Dengan demikian, Juliari diduga menerima uang suap total sekitar Rp17 miliar yang diduga digunakan untuk keperluan pribadi.
Atas dugaan tersebut, KPK menetapkan Juliari dan empat orang lain sebagai tersangka. Juliari ditetapkan sebagai tersangka penerima suap bersama MJS dan AW.
Sementara itu, dua orang lainnya ditetapkan sebagai tersangka pemberi suap, yaitu AIM dan HS.
KPK telah menyangkakan JPB melanggar Pasal 12 huruf a atau Pasal 12 huruf b atau Pasal 11 Undang-Undang Pemberantasan Tindak Pidana Korupsi.
Sementara itu, MJS dan AW disangkakan melanggar Pasal 12 huruf a atau Pasal 12 huruf b atau Pasal 11 dan Pasal 12 (i) Undang-Undang Pemberantasan Tindak Pidana Korupsi
Sedangkan AIM dan HS selaku pemberi suap, disangkakan melanggar Pasal 5 Ayat (1) huruf atau Pasal 5 Ayat (1) huruf b atau Pasal 13 Undang-Undang Pemberantasan TIndak Pidana Korupsi.
DITETAPKAN JADI TERSANGKA DAN MENYERAHKAN DIRI
KPK menetapkan Menteri Sosial Juliari P Batubara sebagai tersangka kasus tindak pidana korupsi pengadaan bantuan sosial pandemi virus corona di wilayah Jabodetabek.

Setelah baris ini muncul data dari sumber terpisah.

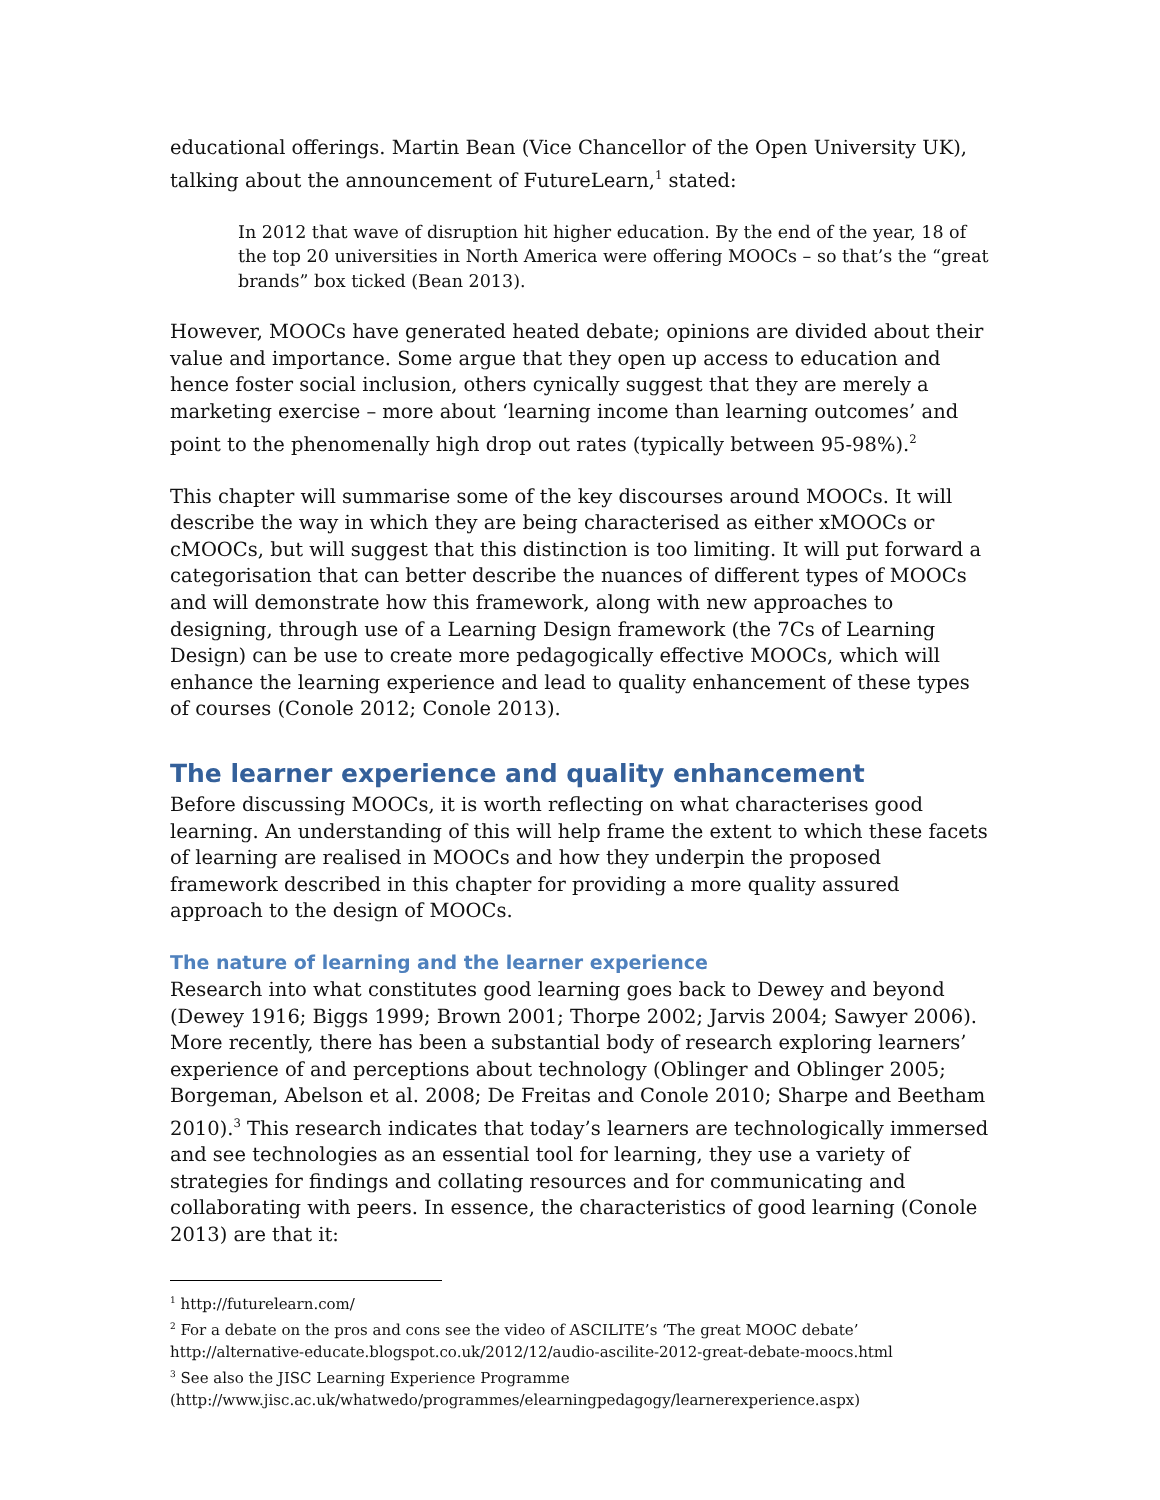educational offerings. Martin Bean (Vice Chancellor of the Open University UK), talking about the announcement of FutureLearn,<sup>1</sup> stated:
In 2012 that wave of disruption hit higher education. By the end of the year, 18 of the top 20 universities in North America were offering MOOCs – so that’s the “great brands” box ticked (Bean 2013).
However, MOOCs have generated heated debate; opinions are divided about their value and importance. Some argue that they open up access to education and hence foster social inclusion, others cynically suggest that they are merely a marketing exercise – more about ‘learning income than learning outcomes’ and point to the phenomenally high drop out rates (typically between 95-98%).<sup>2</sup>
This chapter will summarise some of the key discourses around MOOCs. It will describe the way in which they are being characterised as either xMOOCs or cMOOCs, but will suggest that this distinction is too limiting. It will put forward a categorisation that can better describe the nuances of different types of MOOCs and will demonstrate how this framework, along with new approaches to designing, through use of a Learning Design framework (the 7Cs of Learning Design) can be use to create more pedagogically effective MOOCs, which will enhance the learning experience and lead to quality enhancement of these types of courses (Conole 2012; Conole 2013).
The learner experience and quality enhancement
Before discussing MOOCs, it is worth reflecting on what characterises good learning. An understanding of this will help frame the extent to which these facets of learning are realised in MOOCs and how they underpin the proposed framework described in this chapter for providing a more quality assured approach to the design of MOOCs.
The nature of learning and the learner experience
Research into what constitutes good learning goes back to Dewey and beyond (Dewey 1916; Biggs 1999; Brown 2001; Thorpe 2002; Jarvis 2004; Sawyer 2006). More recently, there has been a substantial body of research exploring learners’ experience of and perceptions about technology (Oblinger and Oblinger 2005; Borgeman, Abelson et al. 2008; De Freitas and Conole 2010; Sharpe and Beetham 2010).<sup>3</sup> This research indicates that today’s learners are technologically immersed and see technologies as an essential tool for learning, they use a variety of strategies for findings and collating resources and for communicating and collaborating with peers. In essence, the characteristics of good learning (Conole 2013) are that it:
<sup>1</sup> http://futurelearn.com/
<sup>2</sup> For a debate on the pros and cons see the video of ASCILITE’s ‘The great MOOC debate’ http://alternative-educate.blogspot.co.uk/2012/12/audio-ascilite-2012-great-debate-moocs.html
<sup>3</sup> See also the JISC Learning Experience Programme (http://www.jisc.ac.uk/whatwedo/programmes/elearningpedagogy/learnerexperience.aspx)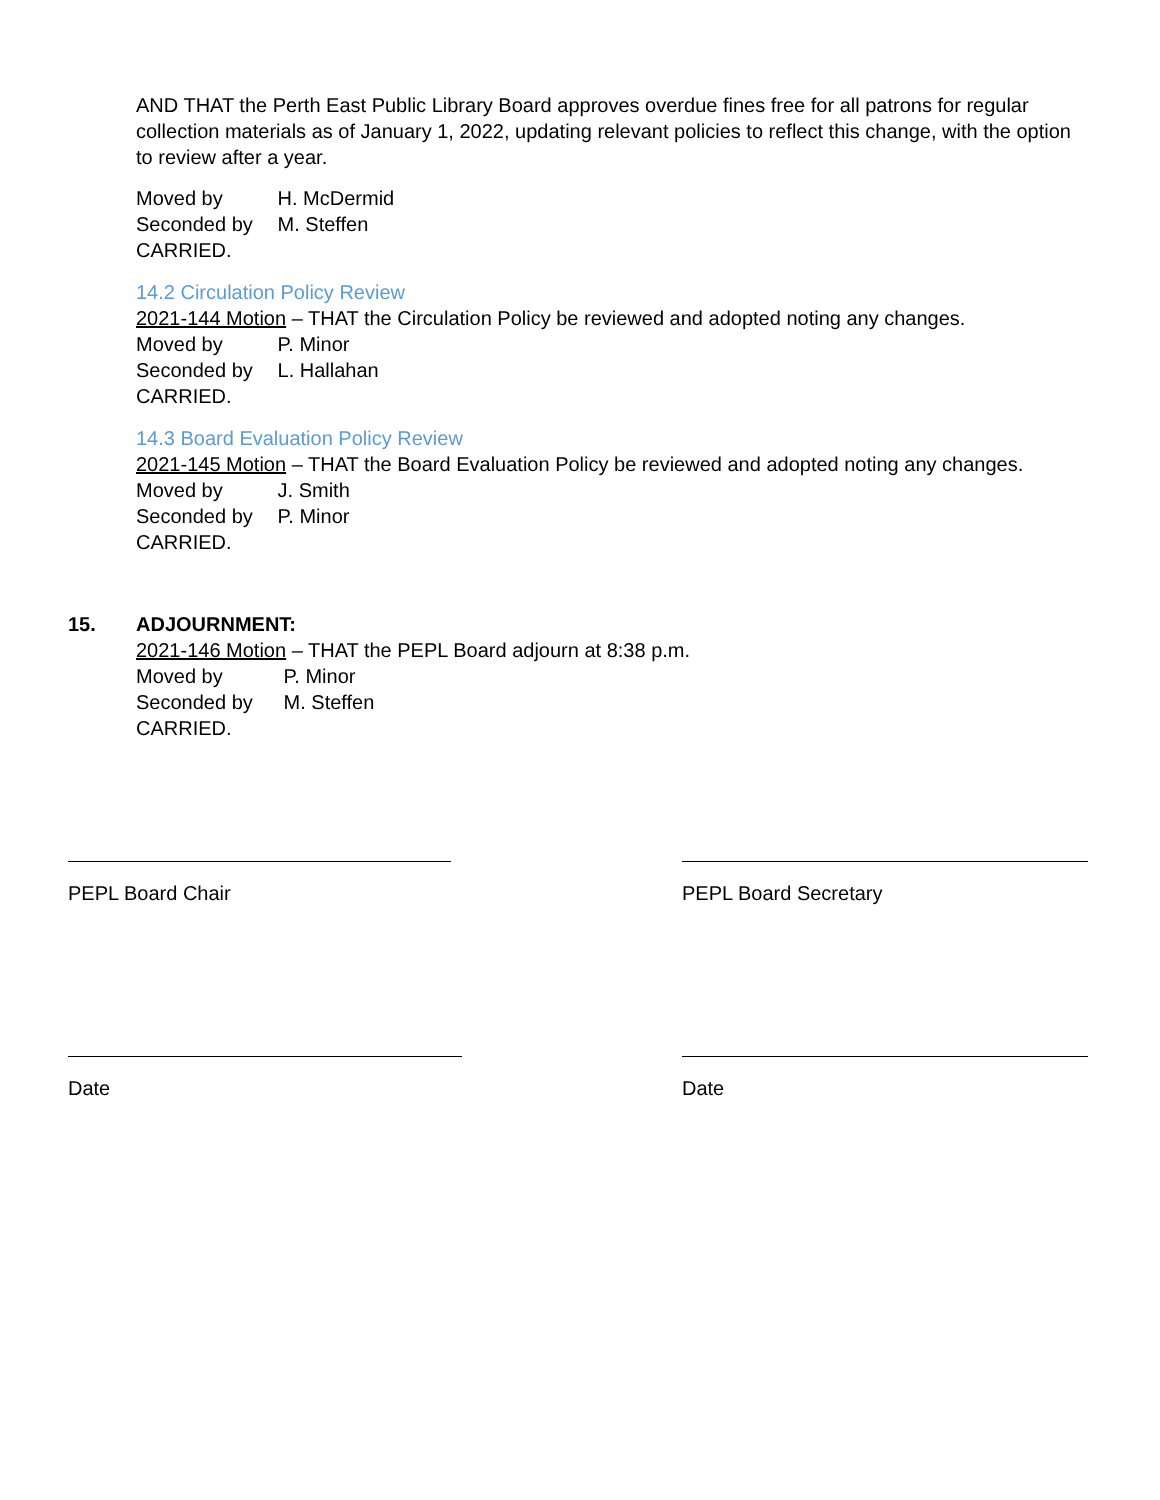AND THAT the Perth East Public Library Board approves overdue fines free for all patrons for regular collection materials as of January 1, 2022, updating relevant policies to reflect this change, with the option to review after a year.
Moved by H. McDermid
Seconded by M. Steffen
CARRIED.
14.2 Circulation Policy Review
2021-144 Motion – THAT the Circulation Policy be reviewed and adopted noting any changes.
Moved by P. Minor
Seconded by L. Hallahan
CARRIED.
14.3 Board Evaluation Policy Review
2021-145 Motion – THAT the Board Evaluation Policy be reviewed and adopted noting any changes.
Moved by J. Smith
Seconded by P. Minor
CARRIED.
15. ADJOURNMENT:
2021-146 Motion – THAT the PEPL Board adjourn at 8:38 p.m.
Moved by P. Minor
Seconded by M. Steffen
CARRIED.
PEPL Board Chair PEPL Board Secretary
Date Date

Menteri Sosial Juliari P. Batubara menyerahkan diri ke Komisi Pemberantasan Korupsi (KPK) setelah lembaga antirasuah tersebut menetapkannya sebagai tersangka kasus korupsi program bantuan sosial (bansos) pandemi virus corona, Minggu (6/12) dini hari.
Juliari tidak mengeluarkan pernyataan apapun ketika tiba di gedung KPK sekira dua jam setelah ditetapkan tersangka.
Sebelumnya, Ketua KPK Firli Bahuri, dalam konferensi pers yang disiarkan secara daring, mengumumkan penetapan Juliari Peter Batubara atau JPB sebagai tersangka, bersama empat orang lainnya.
“KPK menetapkan lima orang tersangka sebagai penerima, yaitu JPB, MJS, AW. Dan sebagai penerima AIM dan HS,” tegas Firli saat memberikan keterangan pers secara daring, Minggu (6/12/2020) dini hari.